(Reading text)
════════════════

My original point.
The length of a password or pin, or complexity of values allowed or enforced is completely irrelevent.
What matters is the access environment.
A system that swallows your card or locks out access after 3 attempts is impervious to ‘brute force’ password guessing.
A system that forces password changes on a regular basis may be a pain in the arse for most users, but will protect against userid/password combinations that may become leaked onto neferious Internet sites.
A system that uses one-time limited time validity passwords as with codes on RSA tokens or sent via email or sms are far better. The neferious actors have maybe only a few minutes to try to access.
My original point.
With two exceptions (at least)
- a password that is not sufficiently random (e.g. too easily associated with the person or the username) is weak and vulnerable in any access environment - hence seriously secure environments will force all users to use passwords that are generated by the system (by way of example, if your birthday is Jun 29, happy birthday but don’t use a PIN of 2906 or 0629)
- if the bank itself is compromised then 6 characters really isn’t enough, the assumption being that there are therefore no limits on how long the hacker has to brute force a password / no limits on the number of attempts (since it can be an offline attack)
The only defence, after the fact, for the second item is to force all users to change password, as a one-off, but failing that (for example, if the intrusion is never discovered) forcing occasional (periodic) password changes helps (as you suggested).
For the record, the default period of validity for TOTP is 30 seconds - and I can see from my bank-issued RSA token that it is using 30 seconds.

════════════════

(Recorded data)
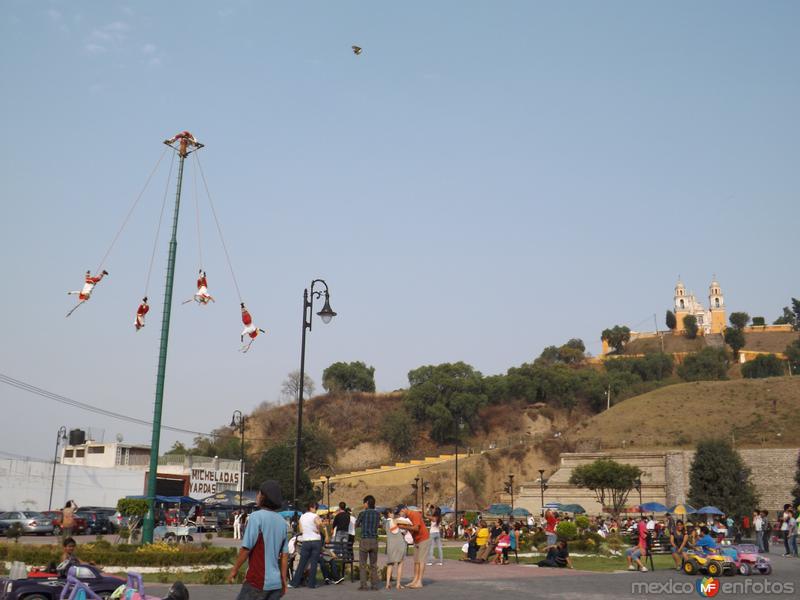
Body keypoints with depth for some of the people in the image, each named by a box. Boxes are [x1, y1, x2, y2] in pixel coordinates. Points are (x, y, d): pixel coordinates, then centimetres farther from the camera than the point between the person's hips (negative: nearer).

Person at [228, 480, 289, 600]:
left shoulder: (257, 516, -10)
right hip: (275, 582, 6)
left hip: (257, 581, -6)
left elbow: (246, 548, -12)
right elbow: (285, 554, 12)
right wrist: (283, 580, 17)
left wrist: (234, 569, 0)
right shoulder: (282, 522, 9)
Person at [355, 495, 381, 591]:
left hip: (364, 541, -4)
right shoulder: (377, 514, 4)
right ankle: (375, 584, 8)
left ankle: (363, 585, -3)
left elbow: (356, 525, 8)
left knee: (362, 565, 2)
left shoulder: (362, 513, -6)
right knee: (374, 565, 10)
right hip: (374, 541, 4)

════════════════

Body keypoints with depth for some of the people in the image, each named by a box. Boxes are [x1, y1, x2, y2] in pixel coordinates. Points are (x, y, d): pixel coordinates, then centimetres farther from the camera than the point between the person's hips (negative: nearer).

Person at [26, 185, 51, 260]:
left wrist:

════════════════

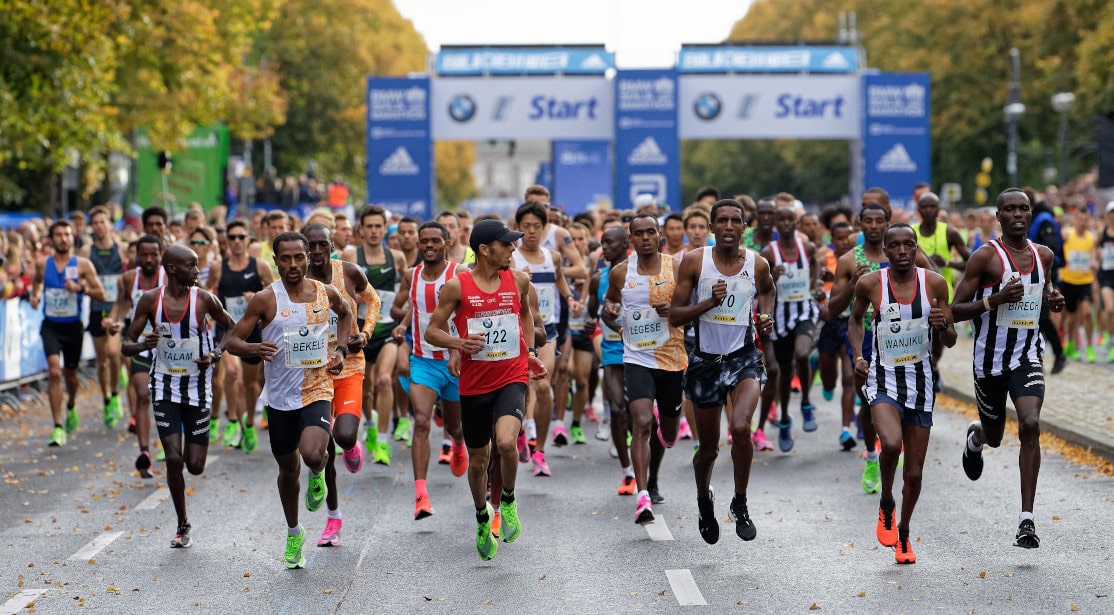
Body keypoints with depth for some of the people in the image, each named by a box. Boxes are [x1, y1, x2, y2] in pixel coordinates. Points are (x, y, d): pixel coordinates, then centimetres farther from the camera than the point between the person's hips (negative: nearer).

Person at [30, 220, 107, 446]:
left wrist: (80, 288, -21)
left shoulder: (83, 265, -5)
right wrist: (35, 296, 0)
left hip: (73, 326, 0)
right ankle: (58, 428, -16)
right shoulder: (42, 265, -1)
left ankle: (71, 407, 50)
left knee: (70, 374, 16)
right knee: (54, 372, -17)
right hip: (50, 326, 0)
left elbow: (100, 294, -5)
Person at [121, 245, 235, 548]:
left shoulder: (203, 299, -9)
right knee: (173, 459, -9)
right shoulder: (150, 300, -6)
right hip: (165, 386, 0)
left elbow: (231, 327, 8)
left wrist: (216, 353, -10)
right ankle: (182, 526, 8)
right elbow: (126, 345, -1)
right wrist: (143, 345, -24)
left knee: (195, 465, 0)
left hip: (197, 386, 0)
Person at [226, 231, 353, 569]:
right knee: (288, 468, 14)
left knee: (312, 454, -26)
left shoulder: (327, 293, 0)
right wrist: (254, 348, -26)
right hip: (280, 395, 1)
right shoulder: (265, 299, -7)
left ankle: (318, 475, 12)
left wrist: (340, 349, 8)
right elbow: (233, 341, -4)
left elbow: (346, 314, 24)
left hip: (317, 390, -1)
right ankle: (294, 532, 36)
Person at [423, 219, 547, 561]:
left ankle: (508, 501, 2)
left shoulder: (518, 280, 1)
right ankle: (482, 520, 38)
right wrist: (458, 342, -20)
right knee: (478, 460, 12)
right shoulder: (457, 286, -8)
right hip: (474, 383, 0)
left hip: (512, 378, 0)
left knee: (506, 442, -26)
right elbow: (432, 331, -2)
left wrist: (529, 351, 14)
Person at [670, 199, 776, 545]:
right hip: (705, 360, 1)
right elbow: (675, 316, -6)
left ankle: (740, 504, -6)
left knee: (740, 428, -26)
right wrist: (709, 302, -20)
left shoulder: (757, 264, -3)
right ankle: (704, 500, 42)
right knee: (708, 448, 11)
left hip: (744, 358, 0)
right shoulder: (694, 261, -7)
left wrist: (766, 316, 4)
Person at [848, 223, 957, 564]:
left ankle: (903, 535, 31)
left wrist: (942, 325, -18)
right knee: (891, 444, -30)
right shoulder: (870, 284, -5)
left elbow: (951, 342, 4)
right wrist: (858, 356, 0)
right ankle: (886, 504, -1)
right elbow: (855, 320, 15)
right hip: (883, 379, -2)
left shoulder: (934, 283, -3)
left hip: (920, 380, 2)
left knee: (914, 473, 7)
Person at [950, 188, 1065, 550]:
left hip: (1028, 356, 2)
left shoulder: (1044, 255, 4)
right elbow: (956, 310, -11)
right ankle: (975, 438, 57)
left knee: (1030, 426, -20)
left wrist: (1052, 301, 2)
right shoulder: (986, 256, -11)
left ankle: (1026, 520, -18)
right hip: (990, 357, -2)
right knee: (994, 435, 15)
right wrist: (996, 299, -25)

════════════════

(Task statement) Write the next part of the password security discussion above, starting after its final sentence.

(Result)
30 seconds eh. Well that rules out that usage on phone or email delivery systems.
There is no way you could reliably deliver a TOTP in that limited amount of time before expiry.
there have been a little bit of back peddling on that requirement due to that password managers are equally a risk to your safety online and certainly in many case completely impractical, think computer system, firsts time email login, password manager login
Proper system is inline with my statement
System highly limited to number of incorrect attempts an a secondary key
The regular changes are still recommended as it is irrelevant how looooong the password is. once a key logger, a database breach, reverse decryption or other magnitude means a password is captured by an actor and usable in the highly complex state
a changed password means there is a strict time limit to the actor must used it and the secondary key of now highly prevalent multi-factor technologies . in many cases an enforced requirement of systems you will use.
In fact long complex passwords are useless the new recommendation is to pass phrases with common but unrelated words. such example is
Apples saved the aliens
Your last point is my understanding of the current advice for long passwords. Use a pass phrase instead. If the access system allows it. And that is a big if.
“My cat is 12 volts” would be just as safe as say
In fact the second is 4 less characters, so 32 fewer bits as a key if using one byte encoding in UTF-8.
Both are beyond the brute force crackability of current computers in useful timescales, but which could be better remembered without writing it down or using a password manager.
2FA can be tricky. Imagine travelling ‘not here’ and you need some money transferred to your transaction account. Only takes an app and a few seconds, but your +61 mobile might or might not work, cellular or wifi, so too bad for 2FA? Email is not universally embraced for getting a OTP as primary or backup when one cannot receive a text. Ringing in? Some financial institutions will work with a customer but time (and cost) waiting on hold can be ugly, and not all are as welcoming to ‘get it done’ as others.
One of our banks did not allow special characters or spaces, although it has offered an RSA key for many years.
Would a brute force attempt first start using a dictionary based strategy? IE assume the pass phrase is made up of a random sequence of the most common English or other language words. Is the outcome that follows a very simple problem in computer time to solve compared to a totally random sequence of similar length?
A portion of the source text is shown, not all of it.